Still, the film is a sympathetic portrait. Thus far, critics who have seen it are divided as to whether its lengthy and meticulous recreation of the battles in Cuba and Bolivia is admirable or misjudged, but some complain that the film avoids the least admirable episode of the revolutionary's life – the years after 1959 during which the strict disciplinarian, as Minister of the Interior, oversaw the executions of Castro's opponents.
“I picked the two sections of Che's life that are closed,” Soderbergh said in his own defence. “Cuba is still happening, that story is still being written, Fidel is still around. … Most of his time there, [Che] is being a bureaucrat, so that wasn't as interesting to me.”
He also wasn't interested in Guevara's personal life, which included two wives and five children.
“That was a decision I made early on, because I felt like, you know what, everybody's got a personal life, everybody in that jungle has a personal life. That's not unusual and I don't really care. Everybody gave up something to go and do this. I just didn't feel like that was as big an issue as these larger issues. He is literally, by hand, trying to remake a society, first in Cuba and then in Bolivia. That's bigger than what your spouse is up to.”
Soderbergh allows one scene in the film to tell what needs to be told – he shows Guevara sharing a brief moment with his second wife, Aleida, before he leaves Cuba for Bolivia. “He and his first wife Hilda, that relationship had basically ended before he left Mexico to go to Cuba,” the director said, adding: “The second time, after he married Aleida and had four [more] kids, he could have stayed in Cuba indefinitely and been a rock star. He walked away to do it again, which also makes him unusual.
“There are some great letters he wrote to her, when he was in the Congo [in 1965, shortly before he went to Bolivia]. I guess she had written some letters that were sort of emotional and he writes back saying, ‘You knew what you were getting into. This is it: You marry a revolutionary, this is what you have to deal with.' He's not cold, but he is just saying we can't have this conversation over and over again.”
How movie audiences will react to this often anti-dramatic account of Guevara's battles will be determined in the next few weeks, but Soderbergh has no particular fear of a political backlash against the film in the United States.

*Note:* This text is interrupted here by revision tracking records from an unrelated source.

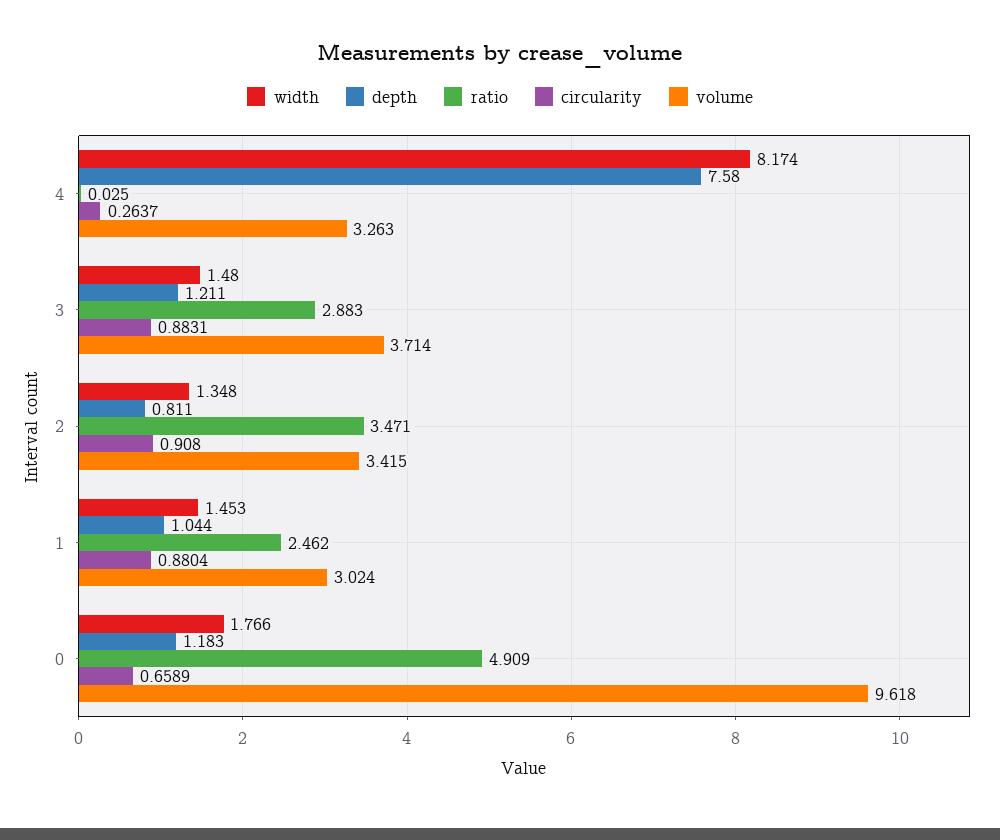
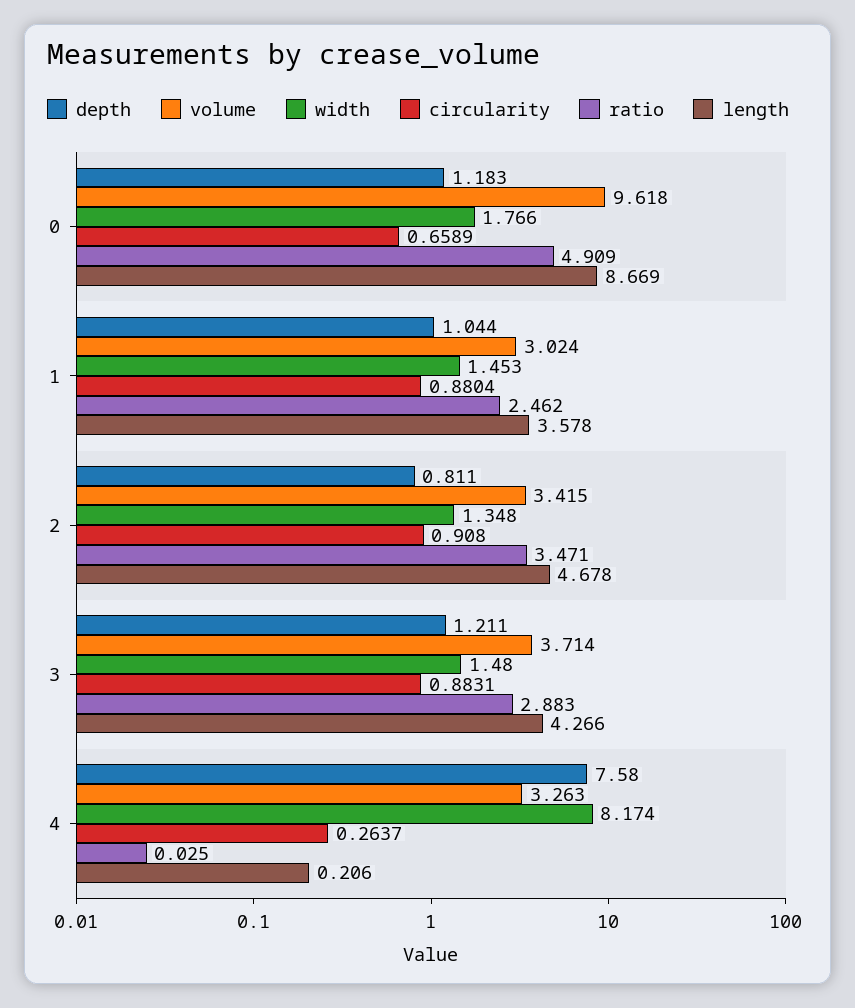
  {
    "width": {
      "4": 8.174,
      "3": 1.48,
      "2": 1.348,
      "1": 1.453,
      "0": 1.766
    },
    "depth": {
      "4": 7.58,
      "3": 1.211,
      "2": 0.811,
      "1": 1.044,
      "0": 1.183
    },
    "ratio": {
      "4": 0.025,
      "3": 2.883,
      "2": 3.471,
      "1": 2.462,
      "0": 4.909
    },
    "circularity": {
      "4": 0.2637,
      "3": 0.8831,
      "2": 0.908,
      "1": 0.8804,
      "0": 0.6589
    },
    "volume": {
      "4": 3.263,
      "3": 3.714,
      "2": 3.415,
      "1": 3.024,
      "0": 9.618
-   }
+   },
+   "length": {
+     "0": 8.669,
+     "1": 3.578,
+     "2": 4.678,
+     "3": 4.266,
+     "4": 0.206
+   }
  }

“You have to separate the Cuban nationalist lobby that is centred in Miami from the rest of the country,” he said. “The rest of the country doesn't really understand why we still have the embargo. We are trading with China. It's one of those strange circumstances where a very small group of passionate people are dictating the policy of the U.S. government. If you are running for president, you have got to win Florida and you can't win Florida without saying ‘I am for the embargo.'”
Soderbergh argues that the embargo is counterproductive, and that the fastest way to make Cuba more democratic would be to send American tourists there in droves. “When people get a taste of a certain kind of freedom, it is very infectious,” he said. Indeed, it's how revolutions begin.